___ RECORDS TO PROCESS ___
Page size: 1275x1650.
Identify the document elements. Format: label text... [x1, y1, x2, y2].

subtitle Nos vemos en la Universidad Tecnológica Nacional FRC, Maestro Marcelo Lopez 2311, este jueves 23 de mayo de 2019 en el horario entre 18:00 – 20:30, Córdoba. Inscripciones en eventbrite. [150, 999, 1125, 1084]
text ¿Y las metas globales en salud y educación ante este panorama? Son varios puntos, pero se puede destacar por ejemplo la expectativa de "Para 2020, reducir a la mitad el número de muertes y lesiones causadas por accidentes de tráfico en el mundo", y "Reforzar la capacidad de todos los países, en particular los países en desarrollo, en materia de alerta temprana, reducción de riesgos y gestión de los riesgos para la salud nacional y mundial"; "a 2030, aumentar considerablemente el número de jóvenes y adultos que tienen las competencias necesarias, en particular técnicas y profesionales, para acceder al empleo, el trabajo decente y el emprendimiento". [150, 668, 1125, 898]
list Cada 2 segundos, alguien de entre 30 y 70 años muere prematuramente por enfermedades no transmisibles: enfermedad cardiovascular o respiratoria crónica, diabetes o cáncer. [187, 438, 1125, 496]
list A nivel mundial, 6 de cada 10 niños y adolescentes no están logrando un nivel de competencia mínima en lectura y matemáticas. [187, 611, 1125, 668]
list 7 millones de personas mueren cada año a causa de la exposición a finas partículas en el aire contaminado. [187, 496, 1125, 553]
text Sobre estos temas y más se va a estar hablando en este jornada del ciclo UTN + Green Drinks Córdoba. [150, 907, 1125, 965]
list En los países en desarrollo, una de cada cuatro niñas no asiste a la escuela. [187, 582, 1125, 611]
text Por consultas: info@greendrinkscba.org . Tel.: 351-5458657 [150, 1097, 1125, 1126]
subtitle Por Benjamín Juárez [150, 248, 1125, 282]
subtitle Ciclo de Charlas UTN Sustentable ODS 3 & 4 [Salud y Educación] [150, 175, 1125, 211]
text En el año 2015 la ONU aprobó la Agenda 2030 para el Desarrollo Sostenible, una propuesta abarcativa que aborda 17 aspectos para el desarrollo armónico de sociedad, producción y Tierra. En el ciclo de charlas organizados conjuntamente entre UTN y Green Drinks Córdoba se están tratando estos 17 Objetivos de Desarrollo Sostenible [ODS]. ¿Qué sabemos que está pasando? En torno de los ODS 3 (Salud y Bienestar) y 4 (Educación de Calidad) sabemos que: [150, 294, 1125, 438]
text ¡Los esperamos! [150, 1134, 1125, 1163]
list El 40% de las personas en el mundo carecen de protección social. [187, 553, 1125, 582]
___
Please copy out each of the entries above word for word, keeping every line as it appears.

## ANSWER FOR THE TASK
Page size: 1275x1650.
Identify the document elements. Format: label text... [x1, y1, x2, y2].

subtitle Nos vemos en la Universidad Tecnológica Nacional FRC, Maestro Marcelo Lopez 2311, este jueves 23 de mayo de 2019 en el horario entre 18:00 – 20:30, Córdoba. Inscripciones en eventbrite. [150, 999, 1125, 1084]
text ¿Y las metas globales en salud y educación ante este panorama? Son varios puntos, pero se puede destacar por ejemplo la expectativa de "Para 2020, reducir a la mitad el número de muertes y lesiones causadas por accidentes de tráfico en el mundo", y "Reforzar la capacidad de todos los países, en particular los países en desarrollo, en materia de alerta temprana, reducción de riesgos y gestión de los riesgos para la salud nacional y mundial"; "a 2030, aumentar considerablemente el número de jóvenes y adultos que tienen las competencias necesarias, en particular técnicas y profesionales, para acceder al empleo, el trabajo decente y el emprendimiento". [150, 668, 1125, 898]
list Cada 2 segundos, alguien de entre 30 y 70 años muere prematuramente por enfermedades no transmisibles: enfermedad cardiovascular o respiratoria crónica, diabetes o cáncer. [187, 438, 1125, 496]
list A nivel mundial, 6 de cada 10 niños y adolescentes no están logrando un nivel de competencia mínima en lectura y matemáticas. [187, 611, 1125, 668]
list 7 millones de personas mueren cada año a causa de la exposición a finas partículas en el aire contaminado. [187, 496, 1125, 553]
text Sobre estos temas y más se va a estar hablando en este jornada del ciclo UTN + Green Drinks Córdoba. [150, 907, 1125, 965]
list En los países en desarrollo, una de cada cuatro niñas no asiste a la escuela. [187, 582, 1125, 611]
text Por consultas: info@greendrinkscba.org . Tel.: 351-5458657 [150, 1097, 1125, 1126]
subtitle Por Benjamín Juárez [150, 248, 1125, 282]
subtitle Ciclo de Charlas UTN Sustentable ODS 3 & 4 [Salud y Educación] [150, 175, 1125, 211]
text En el año 2015 la ONU aprobó la Agenda 2030 para el Desarrollo Sostenible, una propuesta abarcativa que aborda 17 aspectos para el desarrollo armónico de sociedad, producción y Tierra. En el ciclo de charlas organizados conjuntamente entre UTN y Green Drinks Córdoba se están tratando estos 17 Objetivos de Desarrollo Sostenible [ODS]. ¿Qué sabemos que está pasando? En torno de los ODS 3 (Salud y Bienestar) y 4 (Educación de Calidad) sabemos que: [150, 294, 1125, 438]
text ¡Los esperamos! [150, 1134, 1125, 1163]
list El 40% de las personas en el mundo carecen de protección social. [187, 553, 1125, 582]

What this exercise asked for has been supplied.